A Comparative Analysis of IPID Selection Methods

This repository contains the supporting simulation, benchmarking, and plotting code for the paper A Taxonomy and Comparative Analysis of IPv4 ID Selection Correctness, Security, and Performance by Joshua J. Daymude, Antonio M. Espinoza, Holly Bergen, Benjamin Mixon–Baca, Jeffrey Knockel, and Jedidiah R. Crandall.

Getting Started

We use uv to manage Python environments. Install it and then run the following to get all dependencies:

uv sync

Then activate the corresponding virtual environment with:

source .venv/bin/activate

Many of our results involve computationally expensive sampling or benchmarking experiments. If you would like to reproduce our results from scratch, follow the instructions below. Otherwise, download our pre-computed results (available here) and extract them in this directory as results/. You can then call the corresponding plotting scripts in collisions.py (correctness), security.py (security), and benchplot.py (performance) without having to wait for the long runtimes.

Usage Guide

Correctness

collisions.py contains our correctness analysis (Section 4.2). Run it with

python collisions.py -P <num_cores>

where -P optionally specifies additional cores to speed up the calculations depending on sampling. Use python collisions.py --help for all options. If results/collisions/ already exists, it will use the results therein instead of calculating them from scratch.

Security

security.py contains our security analysis (Section 4.3). Run it with

python security.py -P <num_cores>

where -P optionally specifies additional cores to speed up the calculations depending on sampling. Use python security.py --help for all options. If results/security/ already exists, it will use the results therein instead of calculating them from scratch.

Performance

Our runtime benchmark (Section 4.4, Appendix B) is implemented in C++ and is found in the benchmark/ directory. If you downloaded our pre-computed results (in this case, results/benchmark/), then you can plot the outcome with python benchplot.py (use the --help option for details).

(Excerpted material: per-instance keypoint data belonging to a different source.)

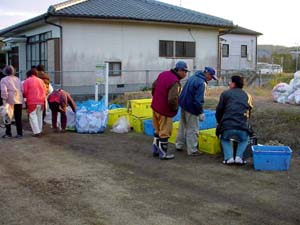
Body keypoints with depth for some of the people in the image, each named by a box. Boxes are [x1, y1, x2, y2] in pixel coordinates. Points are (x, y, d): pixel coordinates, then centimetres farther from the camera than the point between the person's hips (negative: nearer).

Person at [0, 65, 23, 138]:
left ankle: (8, 133, 7)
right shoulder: (17, 79, 13)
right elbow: (22, 89, 12)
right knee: (18, 118, 9)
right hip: (19, 101, 5)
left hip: (10, 101, -5)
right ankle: (19, 133, 9)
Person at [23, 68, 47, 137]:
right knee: (39, 116, 14)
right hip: (41, 101, 5)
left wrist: (26, 97, 16)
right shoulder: (40, 80, 12)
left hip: (32, 102, -5)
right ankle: (40, 131, 18)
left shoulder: (27, 81, -1)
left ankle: (36, 132, -8)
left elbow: (24, 92, -4)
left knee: (33, 116, -2)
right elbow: (45, 90, 12)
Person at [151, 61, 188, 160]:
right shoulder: (175, 82, -24)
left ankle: (155, 149, 33)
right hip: (164, 111, -9)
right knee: (164, 133, 6)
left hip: (155, 107, 9)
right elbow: (172, 99, -31)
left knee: (157, 130, 22)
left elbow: (153, 86, 15)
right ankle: (163, 153, 17)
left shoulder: (163, 74, 3)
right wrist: (175, 108, -11)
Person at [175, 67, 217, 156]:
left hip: (183, 105, 9)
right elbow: (198, 100, -23)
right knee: (192, 129, 0)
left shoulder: (193, 77, 9)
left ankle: (179, 145, 32)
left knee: (182, 126, 20)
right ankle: (192, 150, 6)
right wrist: (201, 112, -16)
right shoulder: (202, 83, -19)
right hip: (191, 108, -9)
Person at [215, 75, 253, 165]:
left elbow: (219, 110, 10)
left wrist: (219, 122, 27)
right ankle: (239, 156, 10)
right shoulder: (247, 96, 18)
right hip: (242, 128, 2)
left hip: (227, 127, -2)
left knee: (225, 140, 30)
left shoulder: (225, 94, 9)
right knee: (244, 140, 33)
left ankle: (229, 157, 8)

If you are trying to run the benchmark from scratch, navigate to benchmark/ and then build with ./build.sh. Any build errors likely will have to do with your C++ version (we require C++20), or missing boost libraries (we use boost::program_options). A successful build will create a build/ directory containing a variety of build artifacts.

View the executable's options using ./build/benchmark --help. Our benchmark can be replicated using ./run_local.sh, though you may need to adjust the parameters based on your hardware. For use on the ASU Sol supercomputer, use the run_sol.sh script instead.